Compared to the placebo group, there was a 61% relative risk reduction of a new vertebral fracture at month 18 for the women in the Preotact group.
To prevent one or more new vertebral fractures, 48 women had to be treated for a median of 18 months for the total population. For patients who were already fractured, the number needed to treat was 21.

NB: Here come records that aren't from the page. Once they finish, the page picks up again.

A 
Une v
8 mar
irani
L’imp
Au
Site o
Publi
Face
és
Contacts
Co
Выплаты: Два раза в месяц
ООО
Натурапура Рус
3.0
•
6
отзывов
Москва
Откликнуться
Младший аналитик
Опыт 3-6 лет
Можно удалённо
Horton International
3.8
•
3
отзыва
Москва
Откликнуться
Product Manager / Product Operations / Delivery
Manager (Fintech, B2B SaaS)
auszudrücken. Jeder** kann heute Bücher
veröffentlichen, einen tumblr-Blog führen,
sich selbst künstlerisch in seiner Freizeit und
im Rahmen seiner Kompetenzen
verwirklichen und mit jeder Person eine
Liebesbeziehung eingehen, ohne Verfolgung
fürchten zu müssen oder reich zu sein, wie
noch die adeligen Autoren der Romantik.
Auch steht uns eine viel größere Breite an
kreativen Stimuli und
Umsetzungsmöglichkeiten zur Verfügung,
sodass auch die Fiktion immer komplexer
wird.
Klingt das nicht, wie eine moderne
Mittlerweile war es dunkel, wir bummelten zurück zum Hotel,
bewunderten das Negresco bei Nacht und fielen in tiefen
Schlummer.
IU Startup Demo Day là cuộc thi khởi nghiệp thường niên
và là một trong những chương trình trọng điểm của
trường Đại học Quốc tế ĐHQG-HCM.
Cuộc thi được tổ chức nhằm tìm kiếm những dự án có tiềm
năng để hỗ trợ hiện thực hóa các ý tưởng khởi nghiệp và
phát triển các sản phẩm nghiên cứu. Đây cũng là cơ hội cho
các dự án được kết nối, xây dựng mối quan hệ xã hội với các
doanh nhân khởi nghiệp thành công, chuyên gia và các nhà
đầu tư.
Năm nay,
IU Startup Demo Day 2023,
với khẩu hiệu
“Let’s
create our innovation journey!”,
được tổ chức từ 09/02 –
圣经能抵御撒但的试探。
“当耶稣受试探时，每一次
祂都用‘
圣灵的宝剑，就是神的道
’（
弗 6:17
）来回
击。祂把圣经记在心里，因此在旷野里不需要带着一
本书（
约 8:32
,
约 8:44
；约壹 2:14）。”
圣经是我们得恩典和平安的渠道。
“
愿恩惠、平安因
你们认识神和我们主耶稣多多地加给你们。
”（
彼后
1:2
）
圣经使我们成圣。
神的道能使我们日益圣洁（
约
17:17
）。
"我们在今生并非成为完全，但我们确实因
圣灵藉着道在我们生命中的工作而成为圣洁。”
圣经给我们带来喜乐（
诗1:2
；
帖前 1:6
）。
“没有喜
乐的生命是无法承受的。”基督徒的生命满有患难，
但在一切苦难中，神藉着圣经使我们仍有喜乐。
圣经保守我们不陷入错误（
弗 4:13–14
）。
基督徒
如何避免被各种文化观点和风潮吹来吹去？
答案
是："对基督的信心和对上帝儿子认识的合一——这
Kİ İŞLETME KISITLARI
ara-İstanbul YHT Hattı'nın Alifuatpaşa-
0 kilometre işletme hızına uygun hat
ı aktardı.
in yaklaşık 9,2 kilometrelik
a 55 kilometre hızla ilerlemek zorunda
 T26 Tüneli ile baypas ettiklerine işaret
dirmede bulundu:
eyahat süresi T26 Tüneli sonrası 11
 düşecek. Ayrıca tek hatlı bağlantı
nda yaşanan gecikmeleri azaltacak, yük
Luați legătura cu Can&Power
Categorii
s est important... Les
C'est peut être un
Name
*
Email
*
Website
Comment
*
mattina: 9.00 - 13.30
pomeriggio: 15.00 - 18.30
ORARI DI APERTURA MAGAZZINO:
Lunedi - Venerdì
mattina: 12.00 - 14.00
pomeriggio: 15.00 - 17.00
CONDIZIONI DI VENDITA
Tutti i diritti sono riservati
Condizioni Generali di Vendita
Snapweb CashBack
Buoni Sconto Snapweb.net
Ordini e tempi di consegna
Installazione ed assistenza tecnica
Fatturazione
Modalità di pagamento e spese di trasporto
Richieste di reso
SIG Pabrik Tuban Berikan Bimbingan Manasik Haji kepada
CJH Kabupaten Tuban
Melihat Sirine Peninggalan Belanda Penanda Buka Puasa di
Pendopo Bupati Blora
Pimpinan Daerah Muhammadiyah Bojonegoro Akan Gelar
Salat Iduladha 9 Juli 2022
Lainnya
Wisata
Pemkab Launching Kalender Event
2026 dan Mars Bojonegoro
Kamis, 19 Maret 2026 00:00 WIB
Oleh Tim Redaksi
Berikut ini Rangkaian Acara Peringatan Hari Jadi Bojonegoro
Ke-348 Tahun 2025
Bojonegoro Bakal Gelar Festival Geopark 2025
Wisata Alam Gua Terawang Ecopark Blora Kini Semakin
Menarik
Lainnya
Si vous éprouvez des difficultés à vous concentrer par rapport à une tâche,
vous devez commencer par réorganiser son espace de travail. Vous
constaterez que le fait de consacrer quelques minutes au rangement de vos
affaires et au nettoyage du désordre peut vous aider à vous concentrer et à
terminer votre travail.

Effect on bone mineral density

In the same study mentioned above, Preotact increased bone mineral density in the lumbar spine after 18 months treatment by 6.5% compared with a reduction by 0.3% in the placebo group. The difference was statistically significant. The increase of bone mineral density in the hip was also statistically significant compared to placebo, but only around 1.0% at study endpoint. Continued treatment up to 24 months lead to a continued increase in bone mineral density.

Pharmacokinetics

Absorption

Subcutaneous administration of parathyroid hormone into the abdomen produces a rapid increase in plasma parathyroid hormone levels which reach peak at 1 to 2 hours after dosing. The mean half-life is approximately 1.5 hours. The absolute bioavailability of 100 micrograms of Preotact after subcutaneous administration in the abdomen is 55%.

Distribution

The volume of distribution at steady-state following intravenous administration is approximately 5.4 liters. Intersubject variability is about 40%.

Biotransformation

Parathyroid hormone is efficiently removed from the blood by a receptor-mediated process in the liver and is broken down into smaller peptide fragments. The fragments derived from the amino-terminus are further degraded within the cell while the fragments derived from the carboxy-terminus are released back into the blood and cleared by the kidney. These carboxy-terminal fragments are thought to play a role in the regulation of parathyroid hormone activity. Under normal physiological conditions full-length parathyroid hormone H constitutes only 5-30% of the circulating forms of the molecule, while 70-95% is present as carboxy-terminal fragments. Following administration of Preotact, carboxy-terminal fragments make up about 60-90% of the circulating forms of the molecule. Intersubject variability in systemic clearance is about 15%.

Elimination

Parathyroid hormone is metabolised in the liver and to a lesser extent in the kidney. It is not excreted from the body in its intact form. Circulating carboxy-terminal fragments are filtered by the kidney, but are subsequently broken down into even smaller fragments during tubular reuptake. No studies have so far been performed in patients with severe hepatic impairment. The pharmacokinetics of parathyroid hormone in patients with severe chronic kidney disease has not been investigated either.

Pharmaceutical particulars

Preotact is delivered in a two chamber, glass ampoule. One chamber contains the active substance in the form of a white powder. And the other contains the solvent; water for injection. The powder is mixed with the solvent when the ampoule is inserted into the injection device.